Così, ho contato i raggi: ancora 153! Che gioia scoprire che anche in questa Cappella niente è lasciato al caso, o, all’improvvisazione ed originalità  del singolo artista, ma è segno di una mente illuminata dalla Sapienza.

Se analizziamo il numero 153, sommando le singole cifre che lo compongono, abbiamo un totale di 9 unità, che richiamano 3 volte il numero 3= 1+5+3=9. Se il Cristo Pantocratore è il Cristo Risorto nella Gloria, ma che reca i segni della passione, non si può mancare di pensare che Cristo muore e poi risorge al terzo giorno. Ponendo il Tondo al centro della volta a crociera, ancora un volta ritorna la croce, ma qui anche nell’architettura, grazie all’incrocio delle quattro vele, disegnate dai quattro costoloni. Ciò equivale a porre al centro del Santuario la morte e resurrezione, giacché verso il centro della volta a croce convergono i 153 grossi pesci simboleggiati dai raggi, cioè, i salvati dalla rete gettata nel mare, che entrano nel Regno (Mt 13, 47).

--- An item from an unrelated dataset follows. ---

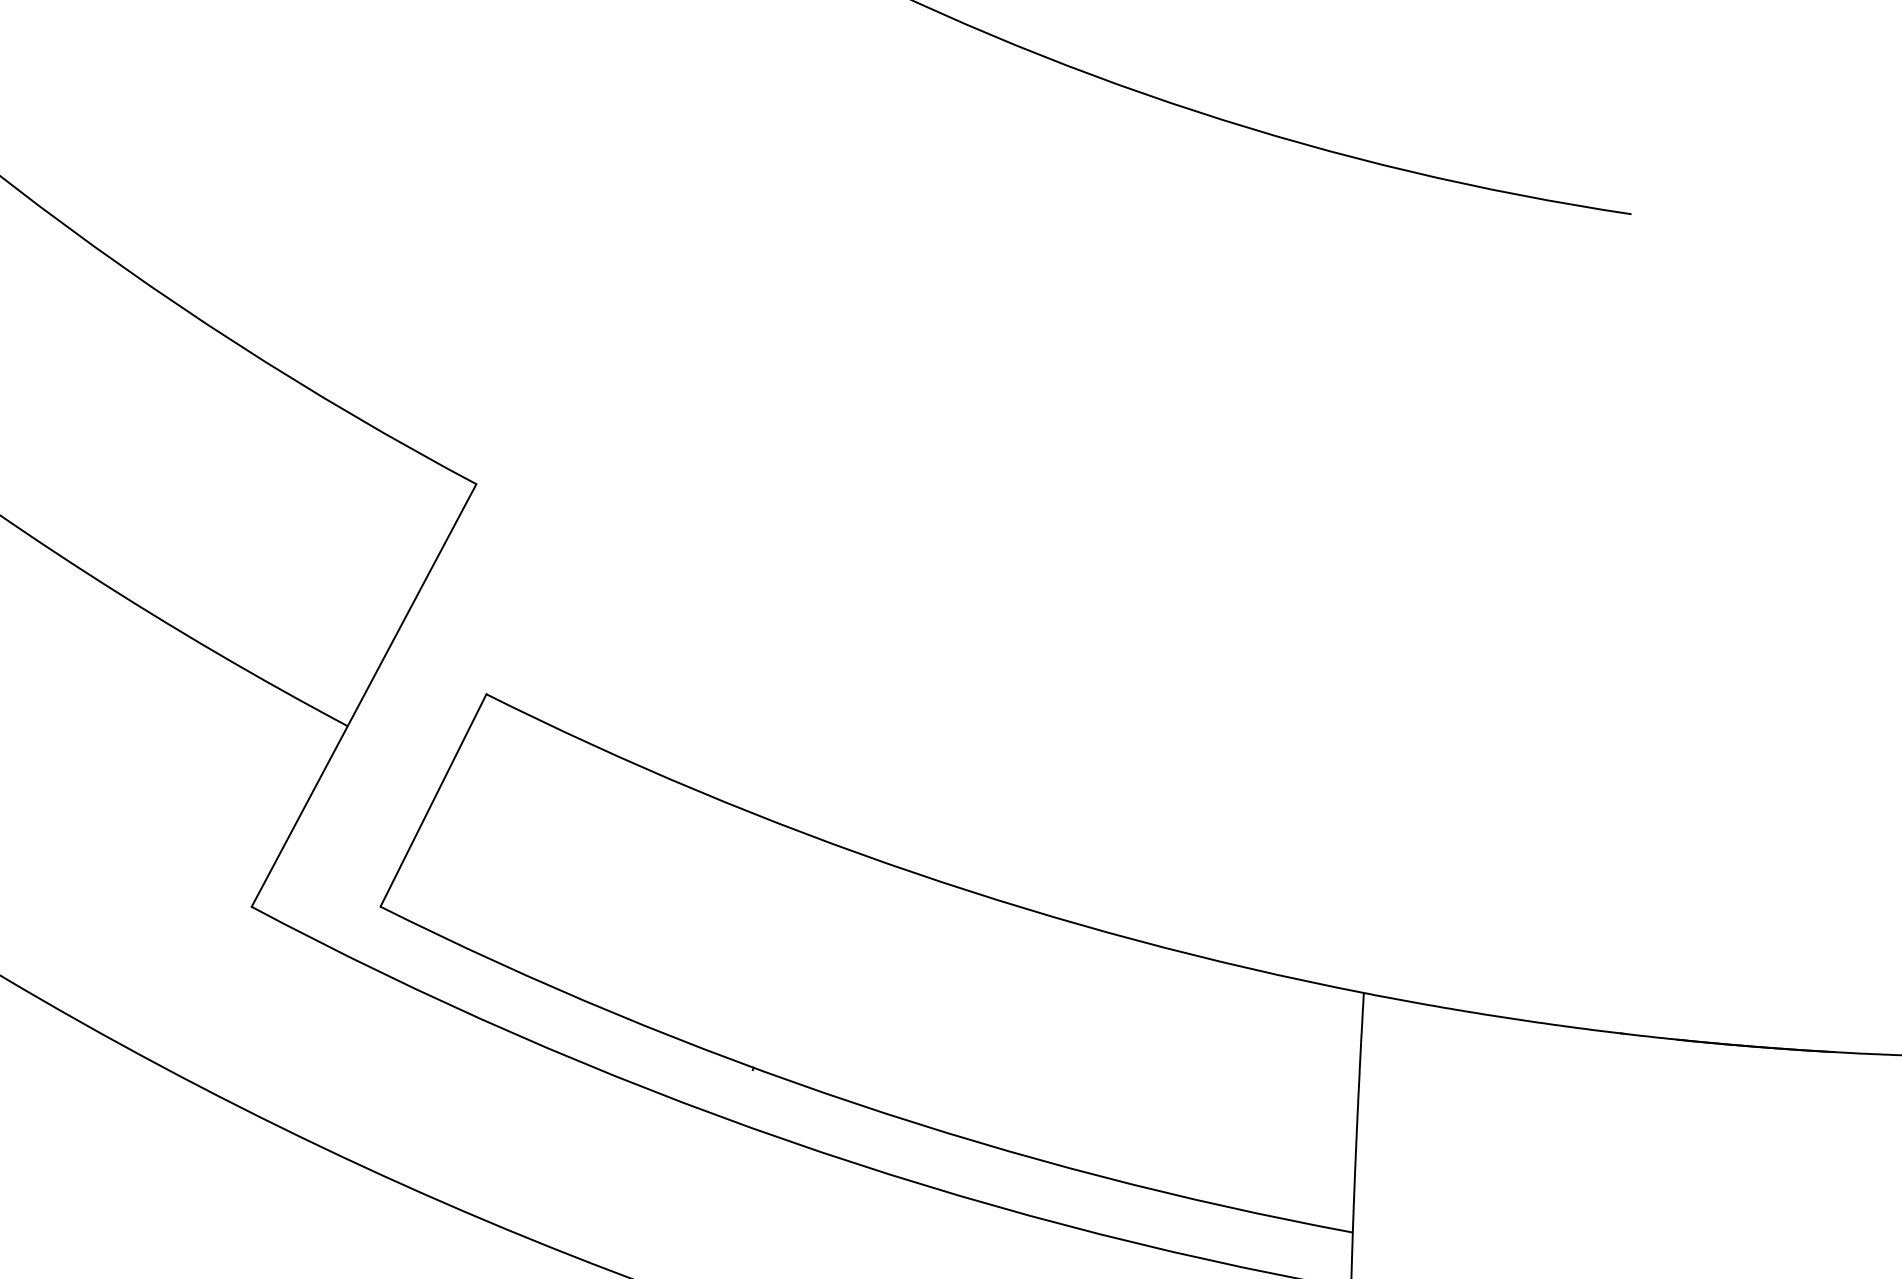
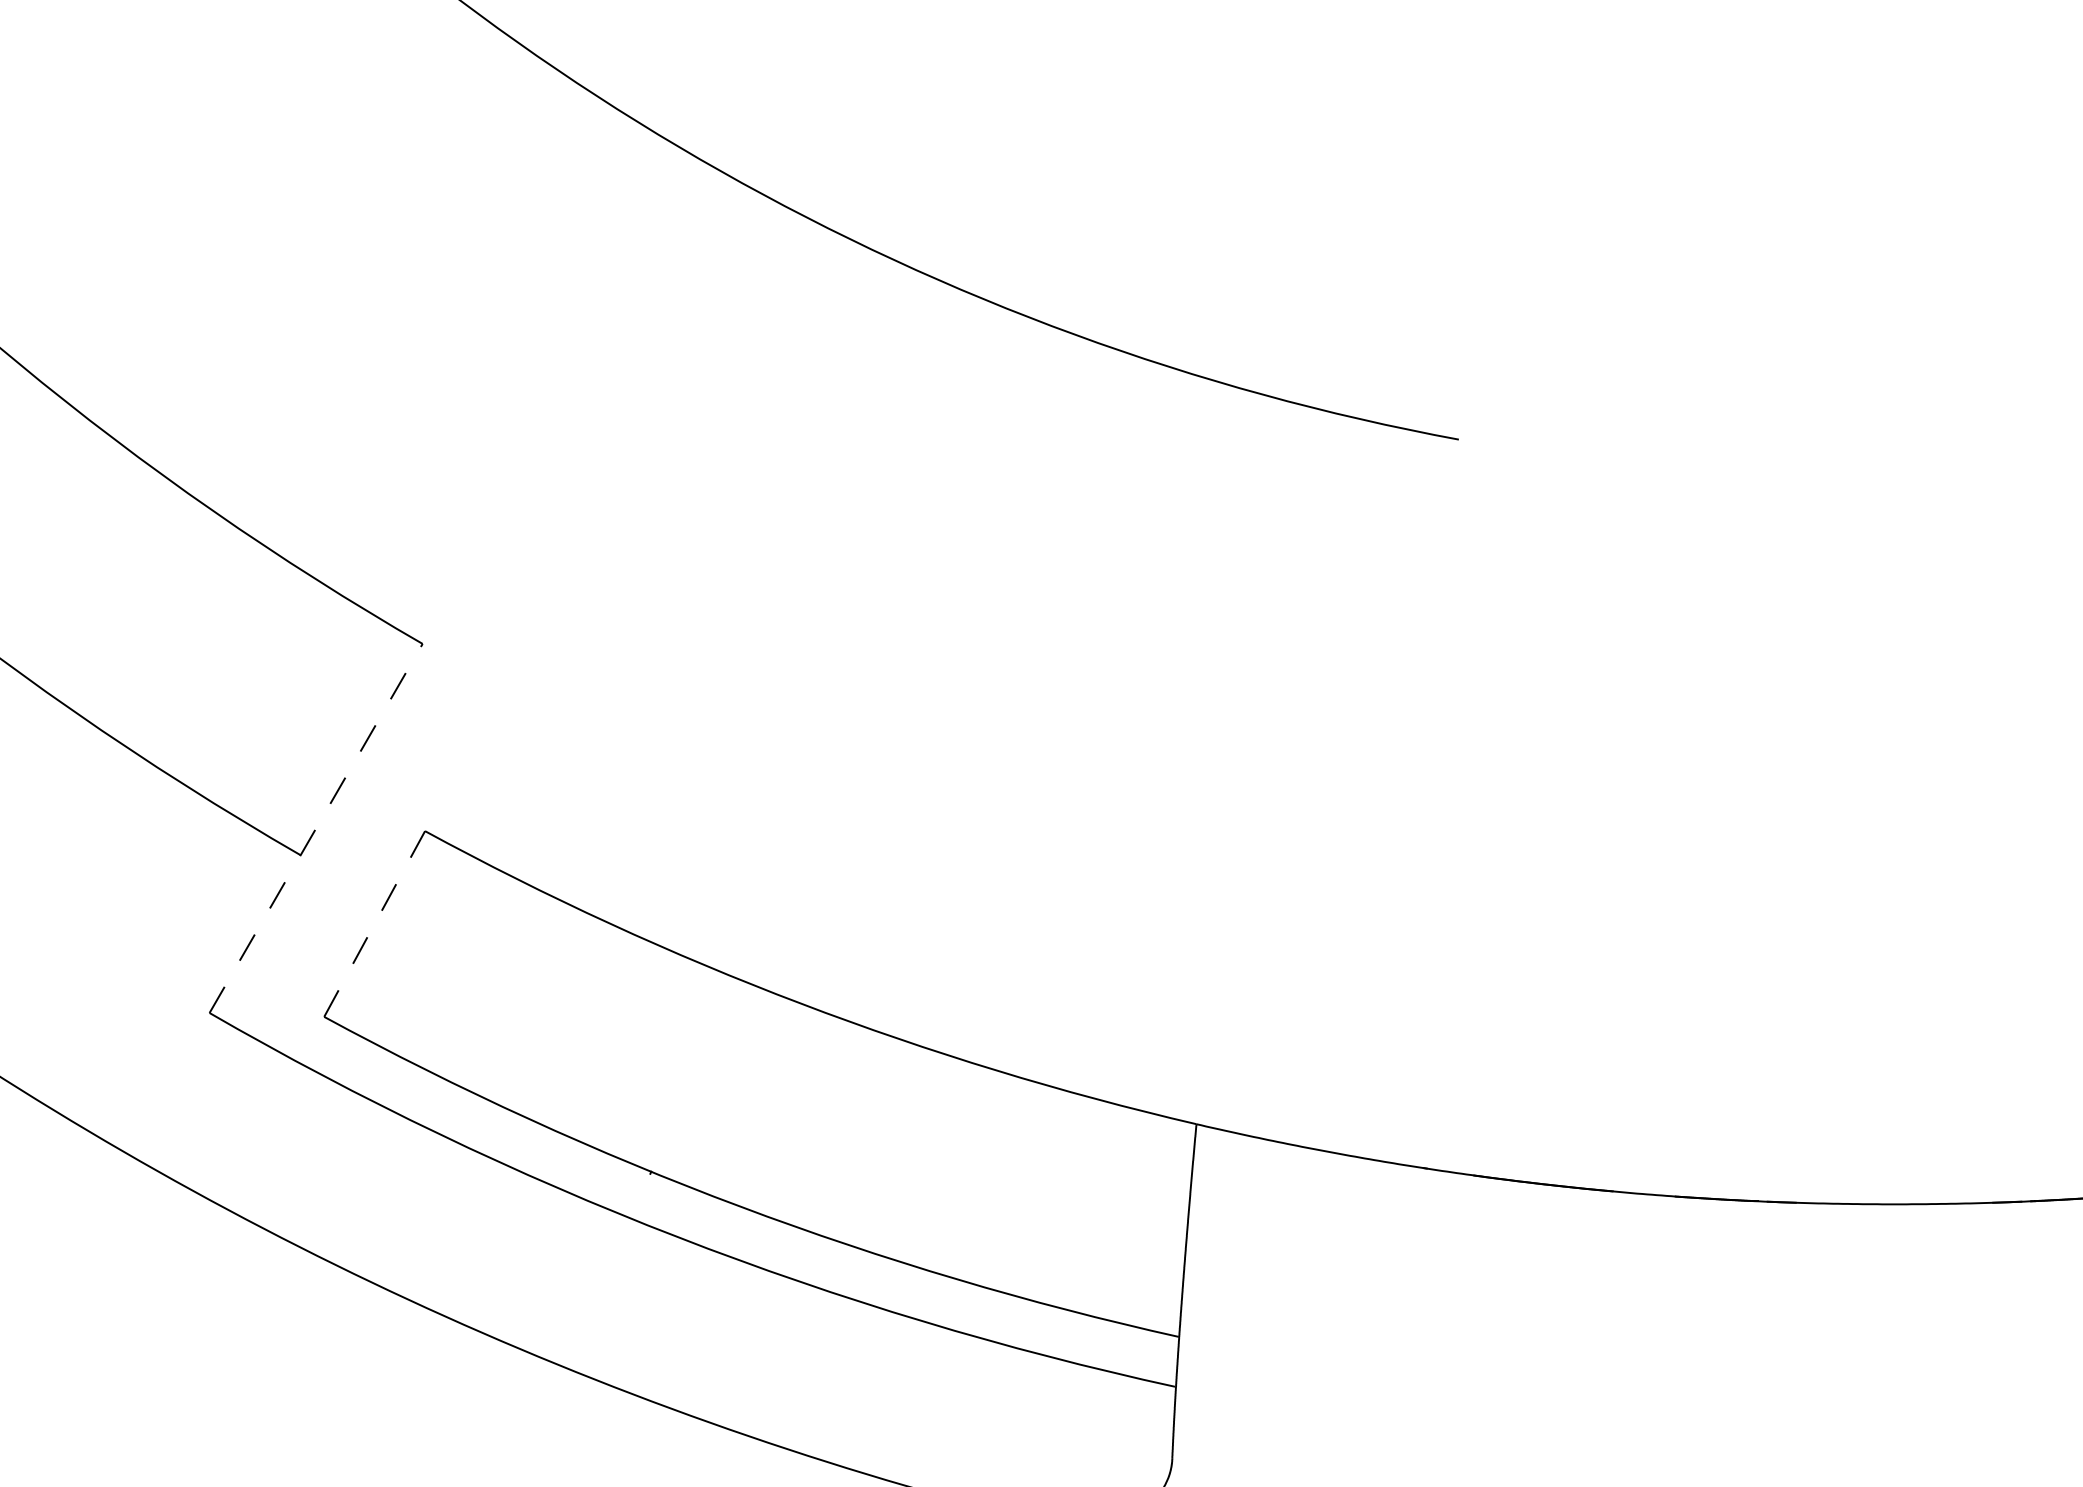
line: (364, 695) -> (316, 828), solid -> dashed
line: (433, 801) -> (374, 924), solid -> dashed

Tutti convergono verso il Dies Domini. Nell’apparizione di Giovanni 21, 1-14 tutto ruota attorno al Risorto, a quel Gesù che celebra il pasto di comunione, come in Cielo lo celebra nella gloria. Così, ogni pescato partecipa sia alla passione che alla resurrezione di Cristo.

Forse, Maffiolo non aveva visto la Cappella degli Scrovegni, ma il teologo, che, certo, lo ispirò, forse francescano, -visto che la bergamasca era spesso battuta da San Bernardino da Siena, pacificatore tra le fazioni sempre in lotta per contendersi la supremazia-, avrà  lasciato un’impronta della reminiscenza giottesca. Sappiamo, infatti, che i francescani erano molto legati all’arte di Giotto fin dai tempi della Basilica di Assisi. Il tutto sarebbe verosimile.

Marcello Giuliano

[1] Pagliaro è frazione di Algua (BG), nella Val Serina, una valle laterale della Val Brembana, in Provincia di Bergamo.